Postmortem tissue survival rates constitute another PMI estimation method. Different types of tissues lose their vital properties in different moments of the postmortem interval. For instance sperm cells show motility for about 36 hours after death. Muscles react to electrical or mechanical stimuli for a postmortem interval of six hours, and pupils can be dilated with atropine until four hours after death. Leukocytes, the white blood cells, die at the following PMI rates: 8% during the first 5 hours, 58% within 30 hours, and 95% within 70 hours.
Corpses exposed to outdoor environments attract insects with different behavioral habits and life cycles. Another modern technique utilized in time of death estimation involves forensic entomology. Forensic entomology utilizes insects on or surrounding the body, as well as their eggs and larvae, to estimate the amount of time a body has been dead and left in a certain environment. Entomology is useful as a forensic tool because the life cycles of insects are both well known and predictable. In addition, the succession of colonization of a corpse by insects occurs in temporally specific waves of different species.
In addition, bloodstains found at the scene of a crime can yield clues or confound police. Bloodstains could have been recently deposited, or possibly been there for a period of time from events unrelated to the crime under investigation. New and innovative techniques are now being used to establish time of death and age of bloodstains. These new techniques help forensic scientists and criminal investigators reconstruct more representative crime scenes and more precisely determine time of death.
Decomposition is a mixed process, ranging from cell autolysis due to internal chemical breakdown to tissue autolysis due to liberated digestive fluid. Dr.Gururaj, Dr.Sivapathasundaram showed the initiation of decomposition at cellular level and determined the approximate time of death by histological examination of gingiva in postmortem cases.

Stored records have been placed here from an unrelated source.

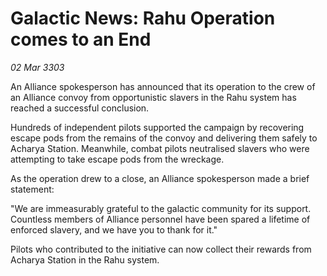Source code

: * Galactic News: Rahu Operation comes to an End

/02 Mar 3303/

An Alliance spokesperson has announced that its operation to the crew of an Alliance convoy from opportunistic slavers in the Rahu system has reached a successful conclusion. 

Hundreds of independent pilots supported the campaign by recovering escape pods from the remains of the convoy and delivering them safely to Acharya Station. Meanwhile, combat pilots neutralised slavers who were attempting to take escape pods from the wreckage. 

As the operation drew to a close, an Alliance spokesperson made a brief statement: 

"We are immeasurably grateful to the galactic community for its support. Countless members of Alliance personnel have been spared a lifetime of enforced slavery, and we have you to thank for it." 

Pilots who contributed to the initiative can now collect their rewards from Acharya Station in the Rahu system.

Fig 16 Photograph Histology of cell autolysis
In recent days since teeth are more resilient to environmental factors measuring the rate of degradation of nucleic acids (DNA and RNA ) in these tissues has been used as a method for estimating the PMI for longer time intervals, from days and weeks, months and years.
POSTMORTEM PINK TEETH:
Pink teeth phenomenon is a common postmortem finding noted by forensic dentists. It has to be differentiated from the antemortem pinkish discoloration of teeth especially along the cervical portion of the teeth and along the root portion which is commonly associated with decomposition in a moist environment. Exact notification of the pink teeth phenomenon is not known within the literature first explanation regarding pink teeth in victims of hanging or drowning was made by Bell in 1829. Postmortem pink teeth can be made out in people who has dead due to drowning, hanging, knifing, barbiturate poisoning, carbon monoxide and CO2 poisoning, also unknown cause. Usually pink appearance is more pronounced at the region of cemento-enamel junction than other parts of the teeth at the same time this appearance of pink teeth is more intense among anterior teeth than the posterior teeth.
Beely and Harvey conducted biochemical investigation into the nature of the post-mortem occurrence of pink teeth including iso-electric focusing after homogenisation, pH measurements and carbon monoxide detection and concluded that presence of the pink pigment as haemoglobin and/or its derivatives. Kirkham et al in 1977 concludes that Pinkness occurs due to seepage of fluid containing hemoglobin or its degradation products derived from decomposition or liquefaction of the tooth pulp into the dentinal tubules. However exact cause of the pink discoloration remains unexplained few authors suggests that it is due to great physical trauma and moist environment play role in its appearance.